İRAN-İSRAİL GERİLİMİ HAVACILIĞI NASIL ETKİLİYOR?

İran ile İsrail arasında devam eden çatışmalar, Orta Doğu’da kapatılan hava sahalarını artırdı ve havayollarının yeni uçuş rotaları oluşturmalarını gerektirdi.

Daha geniş bir bölgesel savaş korkusu ışığında, son olarak Mısır ve İngiltere, Orta Doğu’daki artan gerginlikler nedeniyle havayollarına İran ve Lübnan hava sahalarından uzak durmalarını tavsiye etti.

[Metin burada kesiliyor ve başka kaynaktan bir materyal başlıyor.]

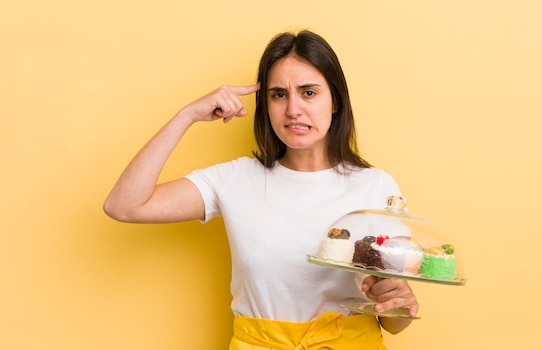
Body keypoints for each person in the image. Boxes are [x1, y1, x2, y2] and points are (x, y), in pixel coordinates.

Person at [104, 29, 418, 349]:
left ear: (335, 100)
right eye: (278, 94)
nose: (293, 109)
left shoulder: (375, 186)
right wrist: (187, 115)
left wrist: (397, 301)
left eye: (309, 93)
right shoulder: (235, 180)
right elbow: (124, 205)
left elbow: (395, 321)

Havayolları, kendilerine yeni uçuş rotaları belirlemeye çalışırken, bazı havayolları İsrail’e yaptıkları uçuşları tamamen durdurdu. Lufthansa ve ABD’li havayolları gibi büyük taşıyıcılar, güvenlik endişeleri nedeniyle Tel Aviv’e uçmama kararlarını uzattı.

Orta Doğu’daki artan gerginlik, 31 Temmuz’da Tahran’da Hamas lideri İsmail Haniye ve Beyrut’ta üst düzey Hizbullah komutanı Fuad Şukr’un öldürülmesinin ardından iyice tırmandı. Havayollarının çoğu, İsrail ve Lübnan’a uçuşlarını askıya aldı.

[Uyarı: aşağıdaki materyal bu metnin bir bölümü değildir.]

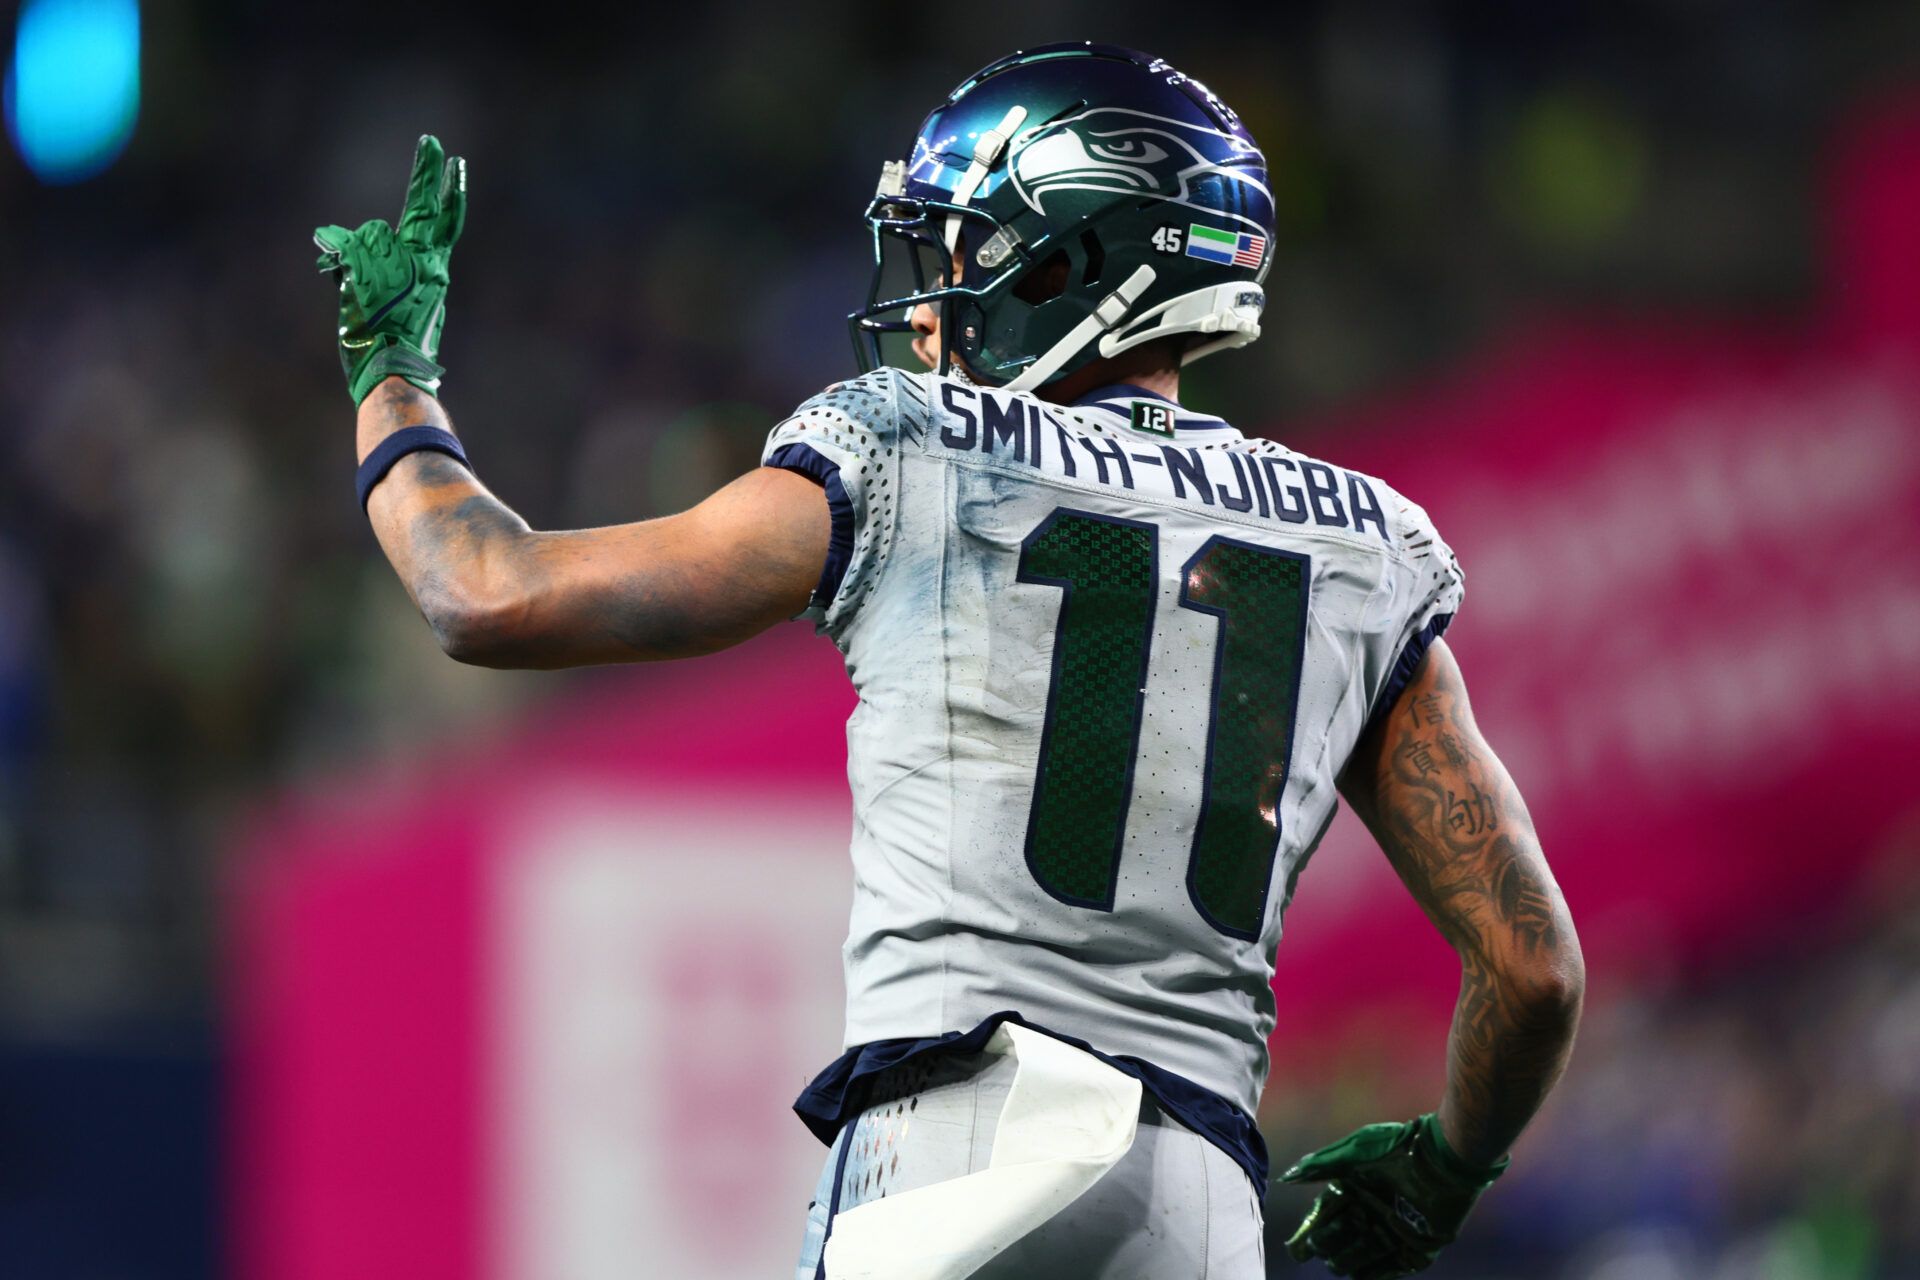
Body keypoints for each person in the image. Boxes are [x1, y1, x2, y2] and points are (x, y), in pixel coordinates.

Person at [314, 42, 1584, 1280]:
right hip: (1201, 1199)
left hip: (957, 1147)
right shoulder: (1359, 540)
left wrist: (392, 374)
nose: (932, 300)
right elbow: (1532, 966)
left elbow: (484, 592)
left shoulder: (917, 447)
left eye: (966, 251)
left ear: (1077, 253)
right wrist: (1438, 1179)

Geçtiğimiz hafta, Singapur Havayolları da Orta Doğu’daki karışıklık nedeniyle İran hava sahasını kullanmamaya başladı. Havayolunun, daha önce İran üzerinden gerçekleştirdiği Singapur-İstanbul uçuşları, Afganistan ve Türkmenistan üzerinden geçen yeni bir rota ile icra ediliyor.

Ekim 2023’ten bu yana, güvenlik endişesi ve siyasi faktörler nedeniyle İsrail uçuşlar ciddi kesintiye uğradı. Birçok havayolu uçuşlarını uzun süreli askıya alırken, pek çoğu da süresiz olarak çekildi. Yaşanan son gelişmeler ışığında, büyük taşıyıcılar da ülkenin ana giriş kapısı olan Tel Aviv Ben Gurion Havaalanı’na uçuşlarını askıya aldı.

Lufthansa, yan kuruluşları Swiss, Austrian Airlines, Brussels Airlines ve Eurowings ile birlikte,  uçuşlarını 8 Ağustos’a kadar askıya almıştı, ancak bu süre 13 Ağustos’a kadar uzatıldı. Askıya alma kararı Beyrut, Tahran, Amman ve Erbil uçuşlarını da kapsıyor.

Benzer şekilde, yakın zamanda İsrail uçuşlarını yeniden başlatan ABD’li taşıyıcılar da uçuşlarını bir kez daha durdurdu. Delta Air Lines, Ağustos ayının kalanında New York JFK ile Tel Aviv arasındaki uçuşları iptal etti. Bir diğer ABD’li United Havayolları da İsrail’e uçmamayı sürdürüyor. İsrail’e uçuşlarını durduran diğer havayolları arasında flydubai, Iberia, Wizz Air, Ryanair ve KLM yer alıyor. Türkiye’den hiçbir havayolu da geçtiğimiz yıl Ekim ayından bu yana İsrail’e uçmuyor. Türkiye ile İsrail arasında uçuşların Mart 2025’e kadar başlaması beklenmiyor.